Sub variabel hasil pengelompokan indikator, kemudian dikelompokkan kembali menjadi variabel. Variabel merupakan penggabungan dari 2-5 sub variabel. Dari hasil pengelompokan ditemukan 5 variabel yang menentukan kualitas layanan sanitasi suatu wilayah.
No

Indikator
Parameter
1.
Aspek Kesehatan
1.    10 Besar Pola Penyakit Rawat Jalan Puskesmas
Penyakit berbasis sanitasi:
·     Disebabkan oleh virus: ISPA, TBC, Diare, Polio, Campak, Cacingan
·     Disebabkan oleh binatang: leptospirosis, pes
·     Disebabkan oleh vektor nyamuk: DBD, Malaria, Cikungunya.

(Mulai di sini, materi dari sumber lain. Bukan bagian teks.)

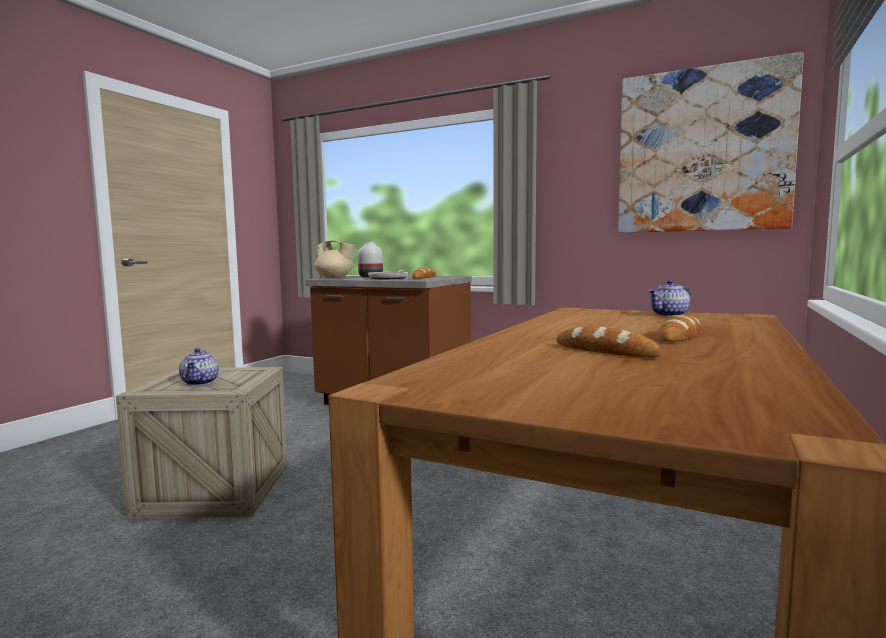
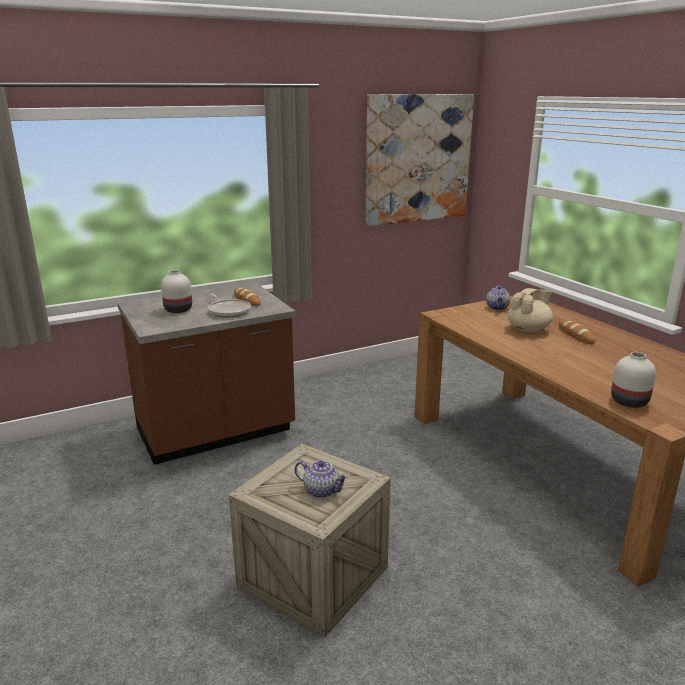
camera: 55 degrees left, 15 degrees up
beige teapot [314,240,356,278] -> beige teapot moved to [508,288,553,332]
bread [556,326,662,357] -> none
none -> white vase [611,352,656,408]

2.    Prosentase Tempat Umum dan Pengelolaan Makanan Sehat  
Tempat Umum yang dimaksud adalah  suatu sarana yang dikunjungi banyak orang dan berpotensi menjadi tempat penyebaran penyakit seperti hotel, terminal pasar dan Tempat Pengelolaan Makanan Sehat meliputi rumah makan dan restoran, jasaboga atau catering, industri makanan, kantin, warung, makanan jajanan dan lain sebagainya.
3.    Prosentase Rumah Sehat
Rumah sehat yang dimaksud adalah bangunan rumah tinggal yang memenuhi syarat kesehatan, yaitu rumah yang memiliki jamban yang sehat, sarana air bersih, tempat pembuangan sampah, sarana pembuangan air limbah, ventilasi rumah yang baik, kepadatan  hunian rumah yang sesuai dan lantai rumah tidak terbuat dari tanah.

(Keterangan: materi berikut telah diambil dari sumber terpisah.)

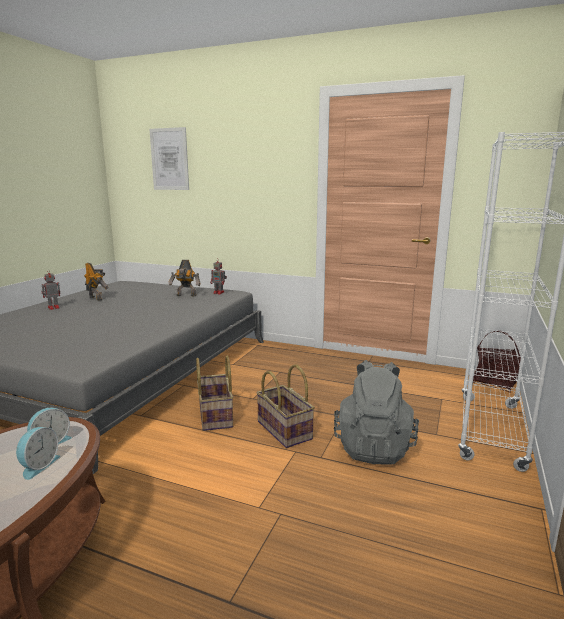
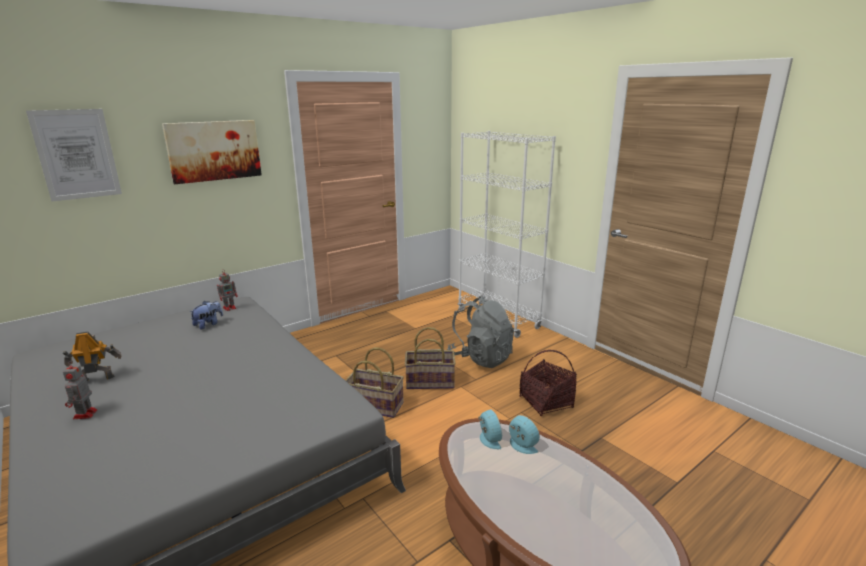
camera: 60 degrees left, 5 degrees up
toy robot [169,260,201,297] -> plush toy [190,301,223,330]
basket [473,330,521,392] -> basket moved to [520,350,577,416]
none -> picture [162,120,262,184]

4.    Prosentase Rumah Tangga ber PHBS

Rumah Tangga berPHBS yang dimaksud adalah    rumah tangga yang melakukan 10 PHBS di rumah tangga yaitu : persalinan di tolong oleh tenaga kesehatan, memberi bayi ASI ekslusif, menimbang balita setiap bulan, menggunakan air bersih, mencuci tangan dengan air brsih dan sabun, menggunakan jamban sehat, memberantas jentik di rumah sekali seminggu, makan buah dan sayur setiap hari, melakukan aktifitas fisik setiap hari, tidak merokok di dalam rumah.
5.    Prosentase KLB Penyakit Berbasis Lingkungan (Limbah)

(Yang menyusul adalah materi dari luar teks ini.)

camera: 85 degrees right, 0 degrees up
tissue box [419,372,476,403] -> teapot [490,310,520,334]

Penyakit berbasis sanitasi masuk dalam kategori dengan status KLB, yaitu:
·    Mengalami kenaikan jumlah kasus 3 kali 3 minggu berturut
·    Mengalami kenaikan 2 kali lipat dibandingkan dengan bulan yang sama satu tahun sebelumnya
·    Mengalami kenaikan 2 kali lipat dibandingkan dengan tahun sebelumnya
·    Mengalami kenaikan Case Fatality Rate ≥50% dibandingkan periode waktu sebelumnya
·    Mengalami kenaikan kunjungan penyakit berbasis sanitasi 2 kali lipat dibandingkan periode waktu sebelumnya
·    Untuk penyakit Kholera, Cacar, Pes, DHF, terdapat minimal 1 kasus, dimana di 4 minggu sebelumnya tidak daerah tersebut telah dinyatakan bebas
·    Terdapat 1 kasus baru penyakit berbasis sanitasi lingkungan yang sebelumnya tidak pernah ada/tidak di kenal
6.    Kepemilikan Rumah Tangga Terhadap Tempat BAB

Kepemilikkan BAB yang dimaksud dibagi menjadi 4 kriteria, yaitu:
·     Improved, apabila penggunaan sarana pembuangan kotoran nya sendiri, jenis kloset latrine dan tempat pembuangan akhir tinjanya tangki septik atau SPAL.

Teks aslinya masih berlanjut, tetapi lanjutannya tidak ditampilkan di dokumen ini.